## TEXTO DE LEITURA:
Quando se perde um membro
Leonardo Brasiliense
reforça intencionalmente alguns clichês sobre famílias disfuncionais em seu
segundo romance, Roupas sujas (Companhia das Letras, 177 páginas): a primogênita
que vê a irmã mais nova se casar primeiro e além disso precisa assumir o papel
materno já que a mãe morreu, os gêmeos que disputam a mesma mulher, um pai
autoritário e beberrão, que também tem uma rixa com um vizinho por causa de
limites de propriedade, terminando de forma trágica, a irmã boazinha e o irmão
que a tudo observa, analisa e depois transforma em um romance.
O que poderia ser um problema, nas mãos de um bom escritor
como Leonardo Brasiliense se percebe que é uma estratégia e não deixa de ser um
resgate de um tipo de narrativa que pouco se faz hoje em dia, um relato de uma
família do interior com todos os códigos patriarcais bem delineados e as
funções de cada membro estabelecidas e que são devidamente trocadas quando um
membro falta. Não por acaso cada um dos gêmeos perde uma parte do corpo (um a
orelha e outro o pé) e uma irmã vai morar longe depois de casar, simbolizando
todas as perdas existenciais.
O narrador de boa parte da trama é um dos filhos do meio,
Antônio, contando a história de sua família a partir da morte da mãe no parto
do sétimo filho, que quebrou todo o equilíbrio do lar. Sua ausência é sentida
por todos daquela família de descendentes de italianos do interior, que vivem
em meados dos anos 70, colonos que tiram da terra o seu sustento e que por isso
são em grande número: “Aquilo na roça, e na época, era necessário. Um empregado
custava caro, um meeiro exigia dividir a colheita. Filhos, portanto, eram
riqueza, e todos tinham função.” Aliás, na primeira frase o narrador nos
informa que seu pai teve oito filhos. Na casa, temos, além de Antônio, Geni, a
mais velha, Maria Francesca, que se casa e vai embora, os gêmeos Estevam e
Ferrucio, Valentina, a irmã mais próxima do narrador, e o caçula Pedro. São
sete. O oitavo, ou a oitava, deduziremos no decorrer da trama.

## EXTRATO DE DADOS:
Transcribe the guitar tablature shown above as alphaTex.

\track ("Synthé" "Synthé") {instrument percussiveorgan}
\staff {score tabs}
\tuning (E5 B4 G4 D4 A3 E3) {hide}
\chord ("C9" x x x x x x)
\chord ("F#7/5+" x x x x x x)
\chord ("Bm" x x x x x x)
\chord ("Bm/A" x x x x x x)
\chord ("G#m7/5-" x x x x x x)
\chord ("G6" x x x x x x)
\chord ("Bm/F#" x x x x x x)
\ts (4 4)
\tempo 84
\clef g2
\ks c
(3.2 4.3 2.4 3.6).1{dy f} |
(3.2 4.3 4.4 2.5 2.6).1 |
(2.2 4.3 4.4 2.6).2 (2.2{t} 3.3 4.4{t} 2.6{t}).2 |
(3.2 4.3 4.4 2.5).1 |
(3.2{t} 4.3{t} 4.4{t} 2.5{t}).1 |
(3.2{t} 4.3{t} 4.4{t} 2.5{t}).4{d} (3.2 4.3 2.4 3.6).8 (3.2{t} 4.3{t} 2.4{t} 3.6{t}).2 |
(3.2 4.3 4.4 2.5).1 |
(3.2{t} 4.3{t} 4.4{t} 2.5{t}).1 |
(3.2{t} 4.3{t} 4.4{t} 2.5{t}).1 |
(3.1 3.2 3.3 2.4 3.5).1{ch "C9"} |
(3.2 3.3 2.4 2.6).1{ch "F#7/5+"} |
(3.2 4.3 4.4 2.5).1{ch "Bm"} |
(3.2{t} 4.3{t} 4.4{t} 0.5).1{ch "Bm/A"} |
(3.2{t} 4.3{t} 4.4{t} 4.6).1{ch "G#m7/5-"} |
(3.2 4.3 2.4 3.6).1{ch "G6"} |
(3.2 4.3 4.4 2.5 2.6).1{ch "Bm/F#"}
* * *
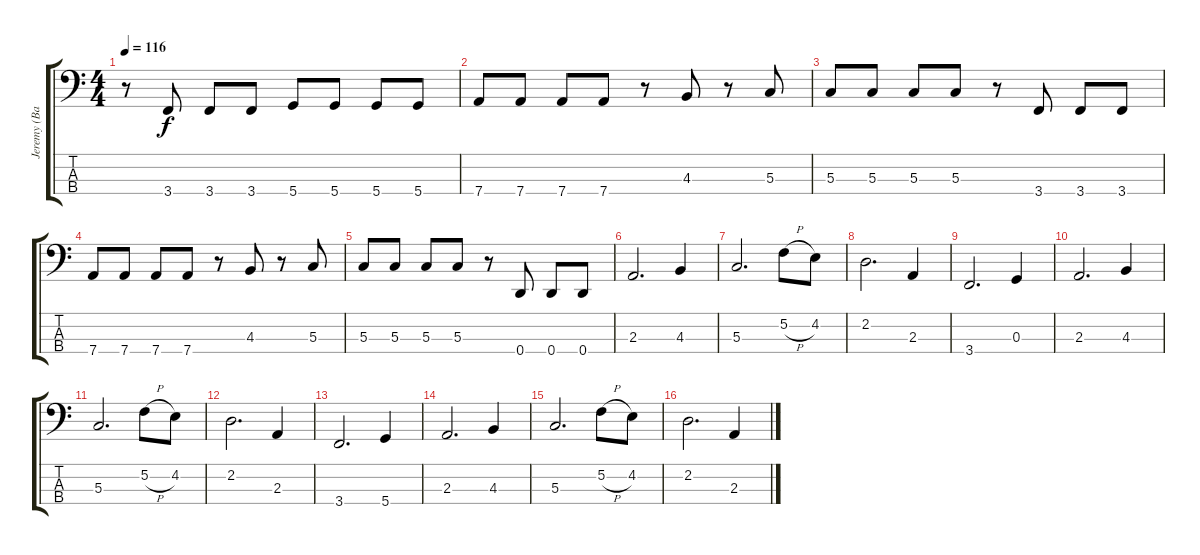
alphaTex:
* * *
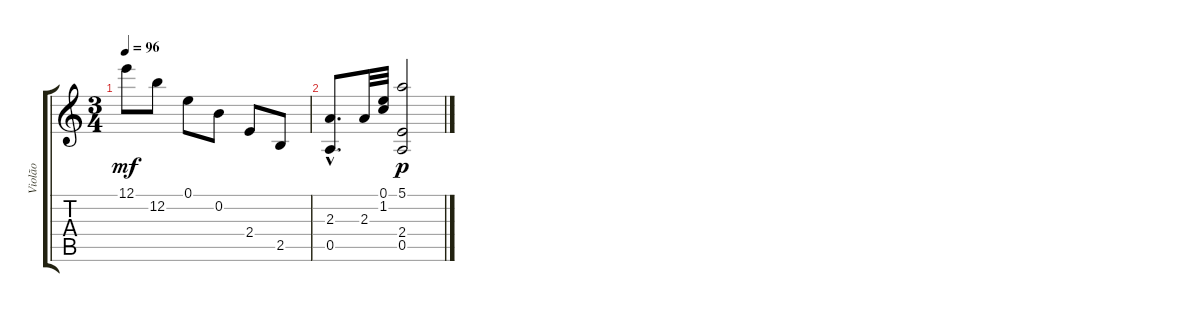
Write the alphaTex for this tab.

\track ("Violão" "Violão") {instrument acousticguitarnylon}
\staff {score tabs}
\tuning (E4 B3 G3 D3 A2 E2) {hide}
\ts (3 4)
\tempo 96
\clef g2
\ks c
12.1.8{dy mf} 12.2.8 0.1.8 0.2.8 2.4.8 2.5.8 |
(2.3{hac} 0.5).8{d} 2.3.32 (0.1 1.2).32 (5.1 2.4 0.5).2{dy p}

## O QUE FAZER:
1. Localize e copie todas as linhas que contêm a palavra "tuning", levando em conta a diferença entre maiúsculas e minúsculas.
2. Escreva a continuação da resenha sobre o romance Roupas sujas a partir da última frase apresentada.
O texto e as linhas não têm nenhuma relação entre si.

## RESULTADOS EM ORDEM:
1.
\tuning (E5 B4 G4 D4 A3 E3) {hide}
\tuning (E4 B3 G3 D3 A2 E2) {hide}

2.
Os conflitos que vão se sucedendo, dentro da própria família
e com outra família vizinha, são narrados com precisão, mas deixando lacunas
que aos poucos vão sendo preenchidas, muitas vezes por um narrador em terceira
pessoa, que aparece em notas de rodapé. A tensão aumenta, sempre esperamos que
algo grave está para se suceder: o que acontecerá entre gêmeos por causa do
amor de Ana, a filha do casal vizinho? Haverá mais uma perda na família por
causa disso? Maria Francesca viverá feliz com o marido? Geni aguentará até
quando sua vida de solteira? E a briga entre os vizinhos por questões de terra,
até onde vai? Brasiliense consegue nos enredar até o final dessa primeira parte
e nos dá um desenlace convincente. O problema é que ele resolve estender o
enredo e aí o romance perde seu impacto.
Na segunda parte, a
narradora é Valentina, no que parece ser uma série de cartas, ou talvez e-mails,
para o irmão anos depois dos acontecimentos. O que poderia ser apenas um
fechamento da história, revelando o que acontece com cada um dos personagens no
futuro, traz, no entanto, alguns dramas da família que ela recém-formou, numa
revelação de que tudo não passa do eterno retorno do mesmo, mudam-se as pessoas
mas os problemas se sucedem, porém são fatos contados de forma apressada, sem a
tensão da primeira parte e com novos personagens que não são desenvolvidos.
Torna-se um trecho dispensável.
Ainda somos levados a ler uma derradeira parte, dessa vez
narrada por Pedro, o caçula responsável pela morte da mãe, e que agora está se
tornando padre. Em páginas de um diário, elenca as pessoas a quem gostaria de
agradecer pela ordenação e são citados outros personagens, que mais uma vez não
serão desenvolvidos pois já estamos nas páginas finais, como um companheiro do
seminário e um detento que é atendido pela Pastoral Carcerária, que parece
saber algo sobre a vida do quase padre. Ainda há uma pequena nota de rodapé
final, e mais uma personagem nova surge e desaparece, de forma totalmente
dispensável.
Saio da leitura, infelizmente, com a sensação de que há
páginas sobrando, membros que poderiam ser amputados no romance e que, nesse
caso, não fariam nenhuma falta.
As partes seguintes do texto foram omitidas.